Dell cutting rebates to streamline pricing
No. 1 PC maker, hurt by customer service problems, tries to make buying easier.
By Amanda Cantrell,

NEW YORK ( -- Dell said Thursday it's taking steps to "simplify" computer prices for consumers and small businesses, starting by cutting down on the number of mail-in rebates for its products.

The moves are aimed at making the buying process easier, the company said, and are part of a $100 million effort to overhaul its troubled customer service operations.


Dell (down $0.16 to $22.22, Charts) said it will also cut down on the frequency and complexity of promotions tied to its Dimension desktop computers and Inspiron laptops. The company will make the moves over the next 12 to 18 months and expects a steep drop in promotions.

"We know customers want an easy shopping experience and the best price at time of purchase. They also don't like rebates," Dell senior vice president Ro Parr said on a conference call. "We decided to reduce rebates and provide immediate service at the time of purchase."

Parra said that at the same time Dell is reducing rebates, the list prices of its computers will come down. While he declined to give specific details on the price cuts, he stressed that the reduction of promotions will not mean that consumers will pay more than they did with rebates.

Taking customer feedback seriously

"All we are saying is that over time, list pricing will come down and we'll do less promotions," he said. "Ultimately the customer will continue to get the same value... the net price customers pay will change little."

Parr said the moves are aimed at making purchasing decisions easier, and are a direct response to customer feedback.

"What I hear from customers is, 'I'm not sure that (the price) I got on the promotion today is going to be better than what I could get tomorrow'," he said. "This is really a reduction in complexity and we don't expect the net price that customers pay today will increase."

Samir Bhavnani, director of research for technology research firm Current Analysis, said the move reflects a trend in the industry to simplify pricing and reduce both the amount of paperwork customers have to deal with in order to get rebate checks, and the time they have to wait to get savings.

"At the end of the day, any time a company makes the buying process less complex, it's a win for the customer," said Bhavnani. "You don't want your customers to feel like they had to have majored in math to understand what they are getting and how much they are paying."

Parra said the moves are part of Dell's initiative, announced in April, to improve its customer service.

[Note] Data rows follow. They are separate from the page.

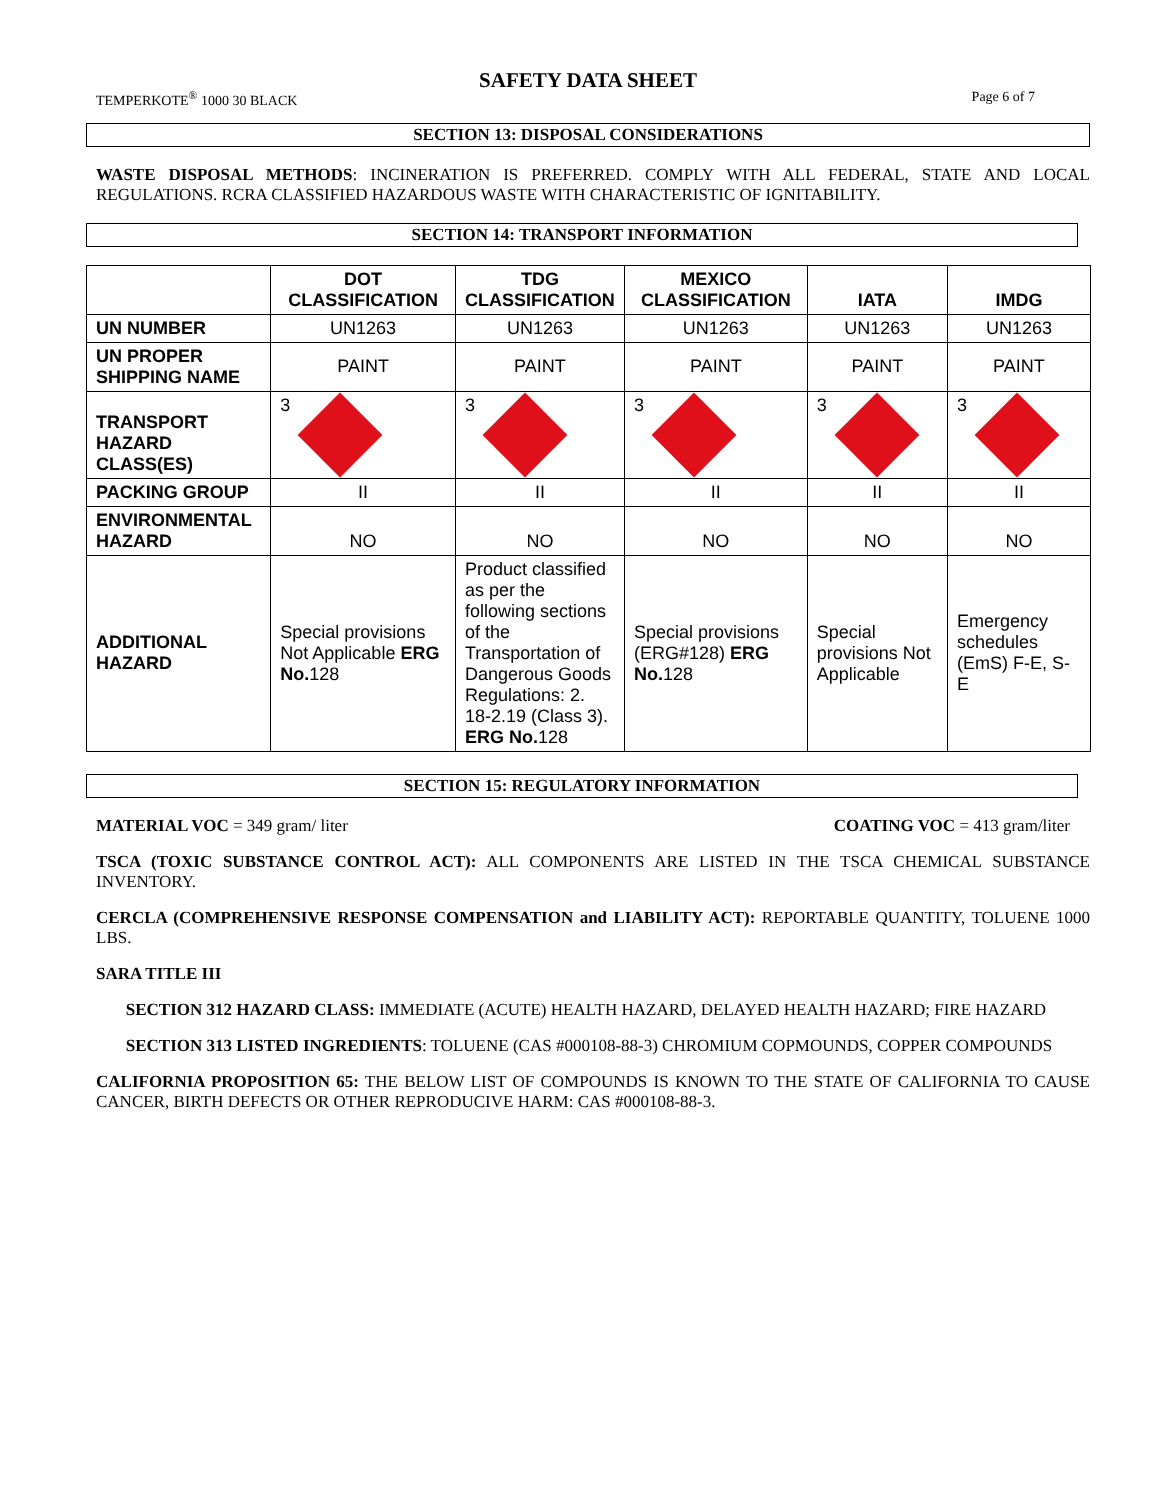SAFETY DATA SHEET
TEMPERKOTE<sup>®</sup> 1000 30 BLACK Page 6 of 7
SECTION 13: DISPOSAL CONSIDERATIONS
WASTE DISPOSAL METHODS: INCINERATION IS PREFERRED. COMPLY WITH ALL FEDERAL, STATE AND LOCAL REGULATIONS. RCRA CLASSIFIED HAZARDOUS WASTE WITH CHARACTERISTIC OF IGNITABILITY.
SECTION 14: TRANSPORT INFORMATION
| | DOT CLASSIFICATION | TDG CLASSIFICATION | MEXICO CLASSIFICATION | IATA | IMDG |
| --- | --- | --- | --- | --- | --- |
| UN NUMBER | UN1263 | UN1263 | UN1263 | UN1263 | UN1263 |
| UN PROPER SHIPPING NAME | PAINT | PAINT | PAINT | PAINT | PAINT |
| TRANSPORT HAZARD CLASS(ES) | 3 | 3 | 3 | 3 | 3 |
| PACKING GROUP | II | II | II | II | II |
| ENVIRONMENTAL HAZARD | NO | NO | NO | NO | NO |
| ADDITIONAL HAZARD | Special provisions Not Applicable ERG No. 128 | Product classified as per the following sections of the Transportation of Dangerous Goods Regulations: 2. 18-2.19 (Class 3). ERG No. 128 | Special provisions (ERG#128) ERG No. 128 | Special provisions Not Applicable | Emergency schedules (EmS) F-E, S-E |
SECTION 15: REGULATORY INFORMATION
MATERIAL VOC = 349 gram/ liter COATING VOC = 413 gram/liter
TSCA (TOXIC SUBSTANCE CONTROL ACT): ALL COMPONENTS ARE LISTED IN THE TSCA CHEMICAL SUBSTANCE INVENTORY.
CERCLA (COMPREHENSIVE RESPONSE COMPENSATION and LIABILITY ACT): REPORTABLE QUANTITY, TOLUENE 1000 LBS.
SARA TITLE III
SECTION 312 HAZARD CLASS: IMMEDIATE (ACUTE) HEALTH HAZARD, DELAYED HEALTH HAZARD; FIRE HAZARD
SECTION 313 LISTED INGREDIENTS: TOLUENE (CAS #000108-88-3) CHROMIUM COPMOUNDS, COPPER COMPOUNDS
CALIFORNIA PROPOSITION 65: THE BELOW LIST OF COMPOUNDS IS KNOWN TO THE STATE OF CALIFORNIA TO CAUSE CANCER, BIRTH DEFECTS OR OTHER REPRODUCIVE HARM: CAS #000108-88-3.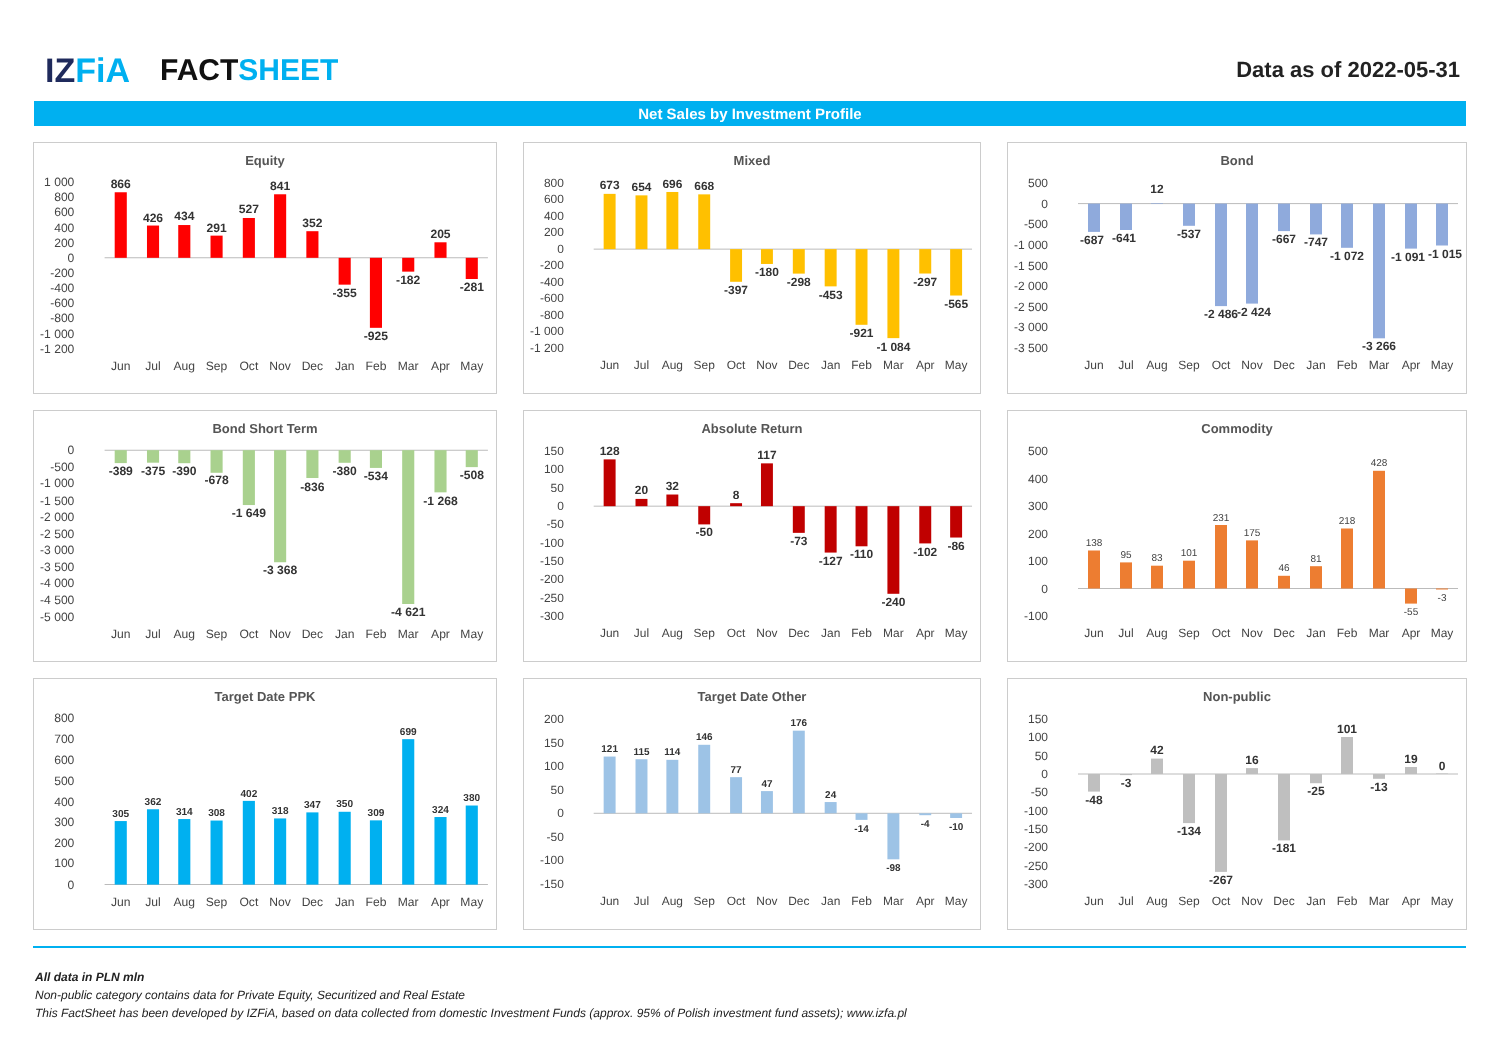IZFiA FACTSHEET
Data as of 2022-05-31
Net Sales by Investment Profile
Equity
1 000
800
600
400
200
0
-200
-400
-600
-800
-1 000
-1 200
866
426
434
291
527
841
352
-355
-925
-182
205
-281
Jun
Jul
Aug
Sep
Oct
Nov
Dec
Jan
Feb
Mar
Apr
May
Mixed
800
600
400
200
0
-200
-400
-600
-800
-1 000
-1 200
673
654
696
668
-397
-180
-298
-453
-921
-1 084
-297
-565
Jun
Jul
Aug
Sep
Oct
Nov
Dec
Jan
Feb
Mar
Apr
May
Bond
500
0
-500
-1 000
-1 500
-2 000
-2 500
-3 000
-3 500
-687
-641
12
-537
-2 486
-2 424
-667
-747
-1 072
-3 266
-1 091
-1 015
Jun
Jul
Aug
Sep
Oct
Nov
Dec
Jan
Feb
Mar
Apr
May
Bond Short Term
0
-500
-1 000
-1 500
-2 000
-2 500
-3 000
-3 500
-4 000
-4 500
-5 000
-389
-375
-390
-678
-1 649
-3 368
-836
-380
-534
-4 621
-1 268
-508
Jun
Jul
Aug
Sep
Oct
Nov
Dec
Jan
Feb
Mar
Apr
May
Absolute Return
150
100
50
0
-50
-100
-150
-200
-250
-300
128
20
32
-50
8
117
-73
-127
-110
-240
-102
-86
Jun
Jul
Aug
Sep
Oct
Nov
Dec
Jan
Feb
Mar
Apr
May
Commodity
500
400
300
200
100
0
-100
138
95
83
101
231
175
46
81
218
428
-55
-3
Jun
Jul
Aug
Sep
Oct
Nov
Dec
Jan
Feb
Mar
Apr
May
Target Date PPK
800
700
600
500
400
300
200
100
0
305
362
314
308
402
318
347
350
309
699
324
380
Jun
Jul
Aug
Sep
Oct
Nov
Dec
Jan
Feb
Mar
Apr
May
Target Date Other
200
150
100
50
0
-50
-100
-150
121
115
114
146
77
47
176
24
-14
-98
-4
-10
Jun
Jul
Aug
Sep
Oct
Nov
Dec
Jan
Feb
Mar
Apr
May
Non-public
150
100
50
0
-50
-100
-150
-200
-250
-300
-48
-3
42
-134
-267
16
-181
-25
101
-13
19
0
Jun
Jul
Aug
Sep
Oct
Nov
Dec
Jan
Feb
Mar
Apr
May
All data in PLN mln
Non-public category contains data for Private Equity, Securitized and Real Estate
This FactSheet has been developed by IZFiA, based on data collected from domestic Investment Funds (approx. 95% of Polish investment fund assets); www.izfa.pl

Dell said in April it will spend $100 million and will add 2,000 U.S.-based customer service workers to its roster in an effort to get its customer service back on track.

Simplifying rebates

Dell said it will also start cutting the number of mail-in rebate offers for Dimension desktop computers later this year and will eventually do so for other electronics, accessories, software and services.

Parra said in the statement that starting on Aug. 1, Dell will switch to paperless rebates, which will make it easier for customers to electronically file for rebates and get their money back.

Bhanvnani said that along with other recent moves, such as the announcement it will carry AMD processors in some of its servers, Dell's announcement Thursday is a promising sign that the company is starting to take customer feedback more seriously.

The announcement comes at a critical time for Dell, which has battled slowing growth, a tepid PC market and a resurgent rival in Hewlett-Packard (Charts), as well as its service problems.

In addition to criticism about customer service, photos of a Dell laptop catching fire in Japan surfaced recently and spread rapidly on the Internet.

Dell said its engineering teams are working with the Consumer Product Safety Commission and an outside lab to find the cause of the failure and prevent a recurrence.

Dell shares tumbled about 4 percent Wednesday after a UBS analyst cut his price target for the stock. It was a tough day for tech stocks across the board, with the Nasdaq plunging about 1.8 percent.

The stock was little changed in afternoon trading Thursday.